# What will Moebius bring to Chicago Hobby Expo?



## BatToys (Feb 4, 2002)

What will Moebius bring to the Chicago Hobby Expo this Thurday?

Any sneak previews of new model kits?


----------



## JeffG (May 10, 2004)

Iron Man (hint, hint)?


----------



## Dave Metzner (Jan 1, 1970)

Might be something new......You'll just have to wait and see


----------



## Roy Kirchoff (Jan 1, 1970)

Hey BatToys, are you going? Will you be taking pictures and posting them?

RK


----------



## BatToys (Feb 4, 2002)

If I have time I will attend.


----------



## Roy Kirchoff (Jan 1, 1970)

That would be great!

RK


----------



## Captain Han Solo (Apr 5, 2002)

*.....A change of clothes..Some snacks perhaps??*


----------



## Dave Metzner (Jan 1, 1970)

Note to self:
Pack change of clothes!


----------



## BatToys (Feb 4, 2002)

I'm hoping to see prototypes of:

Iron Man
The Wolfman
(IronWolf?

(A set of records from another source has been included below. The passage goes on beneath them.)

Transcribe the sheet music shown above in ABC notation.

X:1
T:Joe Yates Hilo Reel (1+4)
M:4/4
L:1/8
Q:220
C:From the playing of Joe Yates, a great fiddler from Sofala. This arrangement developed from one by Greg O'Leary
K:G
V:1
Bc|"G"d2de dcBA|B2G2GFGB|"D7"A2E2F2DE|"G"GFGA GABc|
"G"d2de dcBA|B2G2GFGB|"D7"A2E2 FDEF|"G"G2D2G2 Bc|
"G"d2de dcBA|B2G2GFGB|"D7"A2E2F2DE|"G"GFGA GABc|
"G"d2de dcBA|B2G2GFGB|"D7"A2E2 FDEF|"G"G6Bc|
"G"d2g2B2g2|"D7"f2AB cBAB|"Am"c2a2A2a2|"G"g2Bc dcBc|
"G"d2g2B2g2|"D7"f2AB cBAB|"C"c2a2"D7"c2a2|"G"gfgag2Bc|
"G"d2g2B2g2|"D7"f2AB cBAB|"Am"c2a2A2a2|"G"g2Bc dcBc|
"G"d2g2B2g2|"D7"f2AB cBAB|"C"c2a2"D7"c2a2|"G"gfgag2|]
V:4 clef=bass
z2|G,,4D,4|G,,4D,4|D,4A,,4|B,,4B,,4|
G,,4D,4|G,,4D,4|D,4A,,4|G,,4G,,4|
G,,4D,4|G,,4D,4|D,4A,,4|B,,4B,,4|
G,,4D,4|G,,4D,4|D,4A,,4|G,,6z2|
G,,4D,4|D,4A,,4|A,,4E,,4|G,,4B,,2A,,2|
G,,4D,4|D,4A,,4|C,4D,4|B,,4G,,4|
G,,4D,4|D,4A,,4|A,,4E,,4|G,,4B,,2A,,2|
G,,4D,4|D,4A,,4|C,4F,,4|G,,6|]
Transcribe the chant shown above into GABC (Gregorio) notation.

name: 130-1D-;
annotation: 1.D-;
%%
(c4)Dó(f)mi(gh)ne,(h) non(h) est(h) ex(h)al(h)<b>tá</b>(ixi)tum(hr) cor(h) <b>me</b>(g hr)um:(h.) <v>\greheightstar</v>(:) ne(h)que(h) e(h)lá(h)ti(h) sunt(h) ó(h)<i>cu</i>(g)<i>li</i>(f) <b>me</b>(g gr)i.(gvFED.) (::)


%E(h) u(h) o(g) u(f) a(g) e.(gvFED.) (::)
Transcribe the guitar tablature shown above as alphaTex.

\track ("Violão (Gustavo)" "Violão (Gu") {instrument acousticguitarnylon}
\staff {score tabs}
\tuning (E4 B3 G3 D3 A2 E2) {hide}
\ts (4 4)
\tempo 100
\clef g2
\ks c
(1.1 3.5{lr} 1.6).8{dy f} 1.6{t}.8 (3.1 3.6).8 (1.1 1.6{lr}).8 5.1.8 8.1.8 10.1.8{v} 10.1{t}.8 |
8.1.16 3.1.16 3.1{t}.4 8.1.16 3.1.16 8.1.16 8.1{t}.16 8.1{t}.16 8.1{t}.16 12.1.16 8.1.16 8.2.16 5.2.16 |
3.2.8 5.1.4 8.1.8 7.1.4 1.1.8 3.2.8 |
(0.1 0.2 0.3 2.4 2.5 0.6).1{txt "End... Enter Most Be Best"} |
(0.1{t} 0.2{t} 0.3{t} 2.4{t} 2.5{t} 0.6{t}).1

Has a nice ring to it.)
Glow Gigantic Frankenstein

What else could be on the list?


----------



## Seaview (Feb 18, 2004)

:thumbsup: Something camel-yellow & silver with blue pinstripes comes to mind. :woohoo:


----------



## otto (Jan 1, 1970)

Seaview said:


> :thumbsup: Something camel-yellow & silver with blue pinstripes comes to mind. :woohoo:


 hmmm, perhaps a wedge of ripe Stilton? mmmmmm


----------



## beck (Oct 22, 2003)

Seaview , they made a model of me in my prom suit ???? 
hb


----------



## SUNGOD (Jan 20, 2006)

I hope to see the Hulk plus others.


----------



## otto (Jan 1, 1970)

Make sure you guys take some pics to keep us updated! I've got a chunk of Stilton, but I'm curious about the rest of the goodies!


----------



## mrmurph (Nov 21, 2007)

I agree with Otto and am looking forward to pics. Could something previously unannounced by in the works? Will we see prototypes of promised future releases?
Don't cha just love surprises?


----------



## mcdougall (Oct 28, 2007)

I wish I could be there..sounds like a blast and possibly a few surprises :thumbsup: PLEASE someone post Pictures for us unfortunate souls always sitting in the sidelines
Mc(sob)dee


----------



## Duck Fink (May 2, 2005)

BatToys said:


> If I have time I will attend.


I nearly passed out when I saw last years pics. I can't wait to hear and see what Moebius has in the pipeline!


----------